▶ _Task_
Pull every line with "transference" from the entries below.

Extracted page text data
****************************************
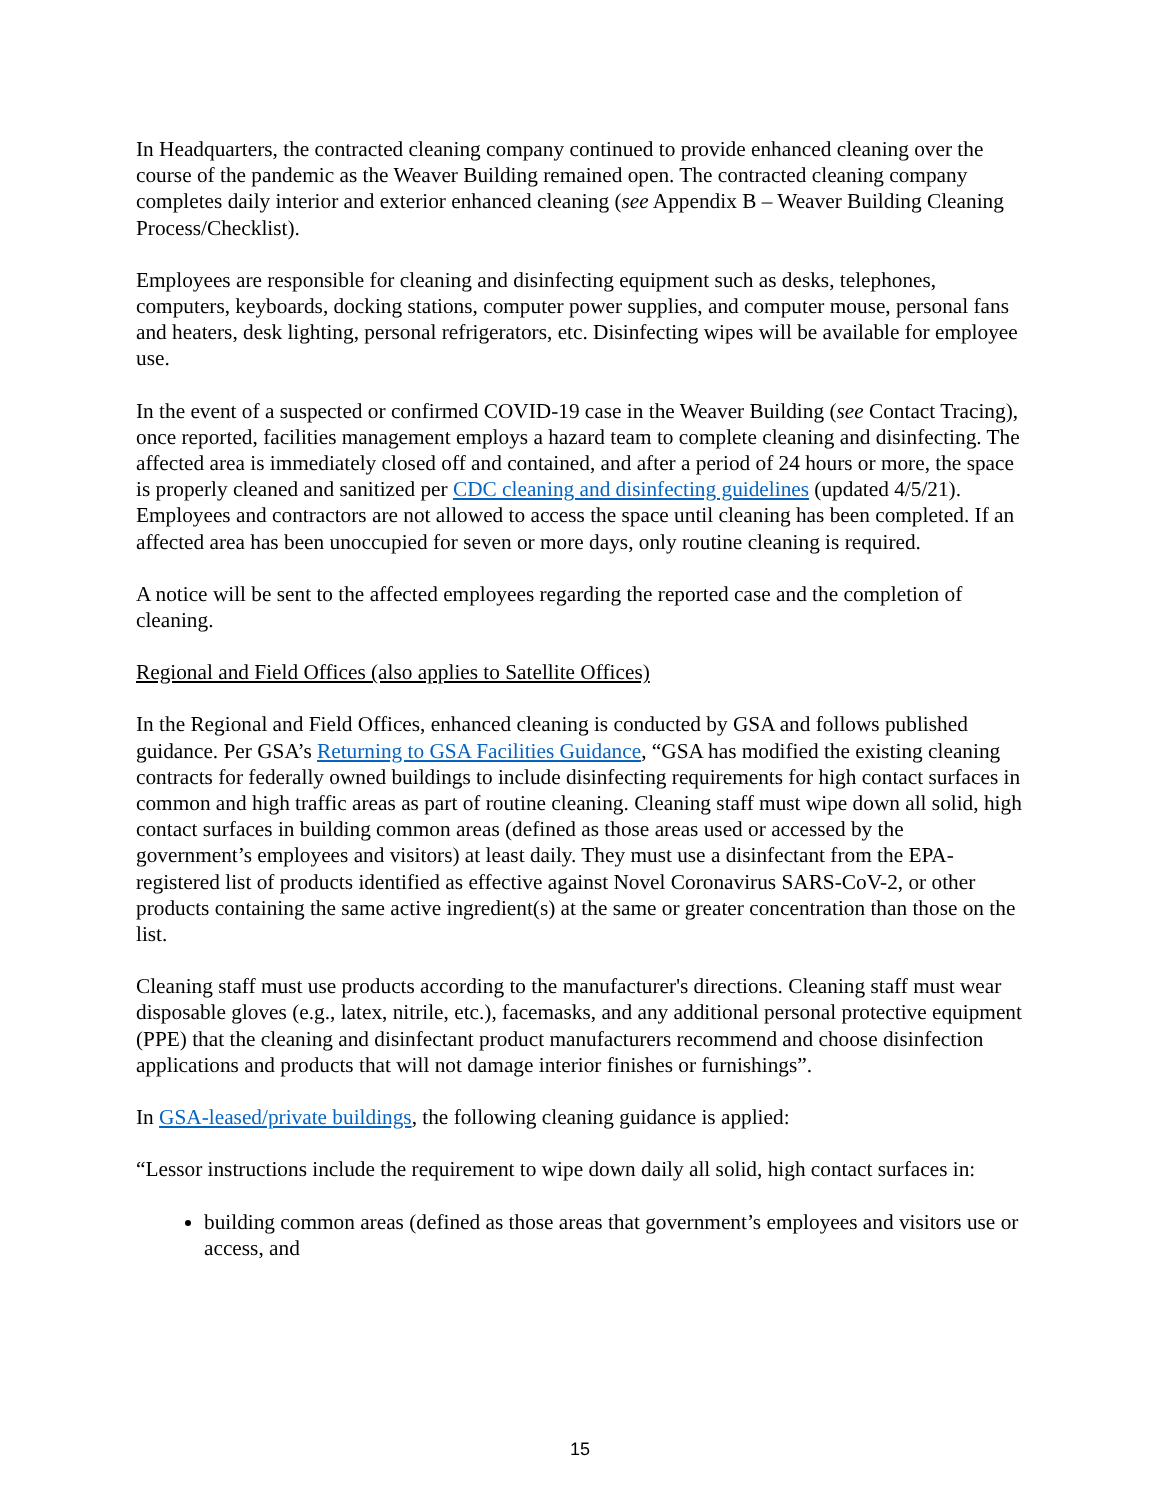In Headquarters, the contracted cleaning company continued to provide enhanced cleaning over the course of the pandemic as the Weaver Building remained open. The contracted cleaning company completes daily interior and exterior enhanced cleaning (see Appendix B – Weaver Building Cleaning Process/Checklist).
Employees are responsible for cleaning and disinfecting equipment such as desks, telephones, computers, keyboards, docking stations, computer power supplies, and computer mouse, personal fans and heaters, desk lighting, personal refrigerators, etc. Disinfecting wipes will be available for employee use.
In the event of a suspected or confirmed COVID-19 case in the Weaver Building (see Contact Tracing), once reported, facilities management employs a hazard team to complete cleaning and disinfecting. The affected area is immediately closed off and contained, and after a period of 24 hours or more, the space is properly cleaned and sanitized per CDC cleaning and disinfecting guidelines (updated 4/5/21). Employees and contractors are not allowed to access the space until cleaning has been completed. If an affected area has been unoccupied for seven or more days, only routine cleaning is required.
A notice will be sent to the affected employees regarding the reported case and the completion of cleaning.
Regional and Field Offices (also applies to Satellite Offices)
In the Regional and Field Offices, enhanced cleaning is conducted by GSA and follows published guidance. Per GSA’s Returning to GSA Facilities Guidance, “GSA has modified the existing cleaning contracts for federally owned buildings to include disinfecting requirements for high contact surfaces in common and high traffic areas as part of routine cleaning. Cleaning staff must wipe down all solid, high contact surfaces in building common areas (defined as those areas used or accessed by the government’s employees and visitors) at least daily. They must use a disinfectant from the EPA-registered list of products identified as effective against Novel Coronavirus SARS-CoV-2, or other products containing the same active ingredient(s) at the same or greater concentration than those on the list.
Cleaning staff must use products according to the manufacturer's directions. Cleaning staff must wear disposable gloves (e.g., latex, nitrile, etc.), facemasks, and any additional personal protective equipment (PPE) that the cleaning and disinfectant product manufacturers recommend and choose disinfection applications and products that will not damage interior finishes or furnishings”.
In GSA-leased/private buildings, the following cleaning guidance is applied:
“Lessor instructions include the requirement to wipe down daily all solid, high contact surfaces in:
building common areas (defined as those areas that government’s employees and visitors use or access, and
15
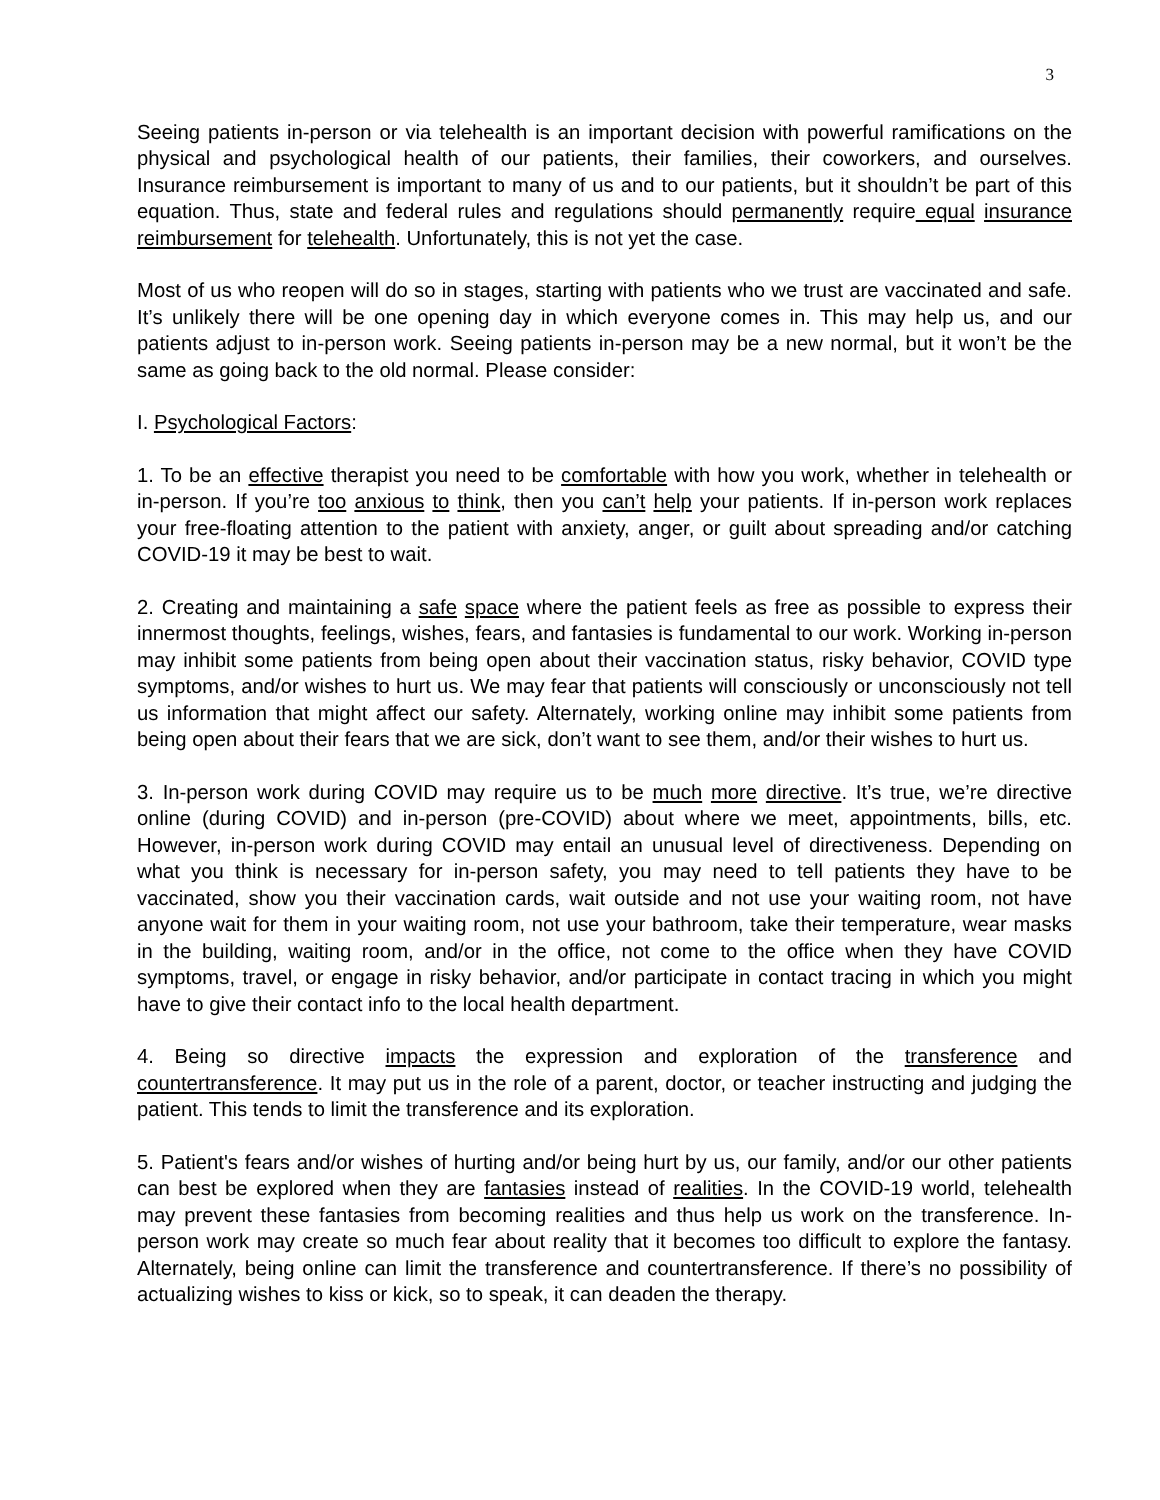3
Seeing patients in-person or via telehealth is an important decision with powerful ramifications on the physical and psychological health of our patients, their families, their coworkers, and ourselves. Insurance reimbursement is important to many of us and to our patients, but it shouldn’t be part of this equation. Thus, state and federal rules and regulations should permanently require equal insurance reimbursement for telehealth. Unfortunately, this is not yet the case.
Most of us who reopen will do so in stages, starting with patients who we trust are vaccinated and safe. It’s unlikely there will be one opening day in which everyone comes in. This may help us, and our patients adjust to in-person work. Seeing patients in-person may be a new normal, but it won’t be the same as going back to the old normal. Please consider:
I. Psychological Factors:
1. To be an effective therapist you need to be comfortable with how you work, whether in telehealth or in-person. If you’re too anxious to think, then you can’t help your patients. If in-person work replaces your free-floating attention to the patient with anxiety, anger, or guilt about spreading and/or catching COVID-19 it may be best to wait.
2. Creating and maintaining a safe space where the patient feels as free as possible to express their innermost thoughts, feelings, wishes, fears, and fantasies is fundamental to our work. Working in-person may inhibit some patients from being open about their vaccination status, risky behavior, COVID type symptoms, and/or wishes to hurt us. We may fear that patients will consciously or unconsciously not tell us information that might affect our safety. Alternately, working online may inhibit some patients from being open about their fears that we are sick, don’t want to see them, and/or their wishes to hurt us.
3. In-person work during COVID may require us to be much more directive. It’s true, we’re directive online (during COVID) and in-person (pre-COVID) about where we meet, appointments, bills, etc. However, in-person work during COVID may entail an unusual level of directiveness. Depending on what you think is necessary for in-person safety, you may need to tell patients they have to be vaccinated, show you their vaccination cards, wait outside and not use your waiting room, not have anyone wait for them in your waiting room, not use your bathroom, take their temperature, wear masks in the building, waiting room, and/or in the office, not come to the office when they have COVID symptoms, travel, or engage in risky behavior, and/or participate in contact tracing in which you might have to give their contact info to the local health department.
4. Being so directive impacts the expression and exploration of the transference and countertransference. It may put us in the role of a parent, doctor, or teacher instructing and judging the patient. This tends to limit the transference and its exploration.
5. Patient's fears and/or wishes of hurting and/or being hurt by us, our family, and/or our other patients can best be explored when they are fantasies instead of realities. In the COVID-19 world, telehealth may prevent these fantasies from becoming realities and thus help us work on the transference. In-person work may create so much fear about reality that it becomes too difficult to explore the fantasy. Alternately, being online can limit the transference and countertransference. If there’s no possibility of actualizing wishes to kiss or kick, so to speak, it can deaden the therapy.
****************************************
▶ _Answer to the problem_
4. Being so directive impacts the expression and exploration of the transference and countertransference. It may put us in the role of a parent, doctor, or teacher instructing and judging the patient. This tends to limit the transference and its exploration.
5. Patient's fears and/or wishes of hurting and/or being hurt by us, our family, and/or our other patients can best be explored when they are fantasies instead of realities. In the COVID-19 world, telehealth may prevent these fantasies from becoming realities and thus help us work on the transference. In-person work may create so much fear about reality that it becomes too difficult to explore the fantasy. Alternately, being online can limit the transference and countertransference. If there’s no possibility of actualizing wishes to kiss or kick, so to speak, it can deaden the therapy.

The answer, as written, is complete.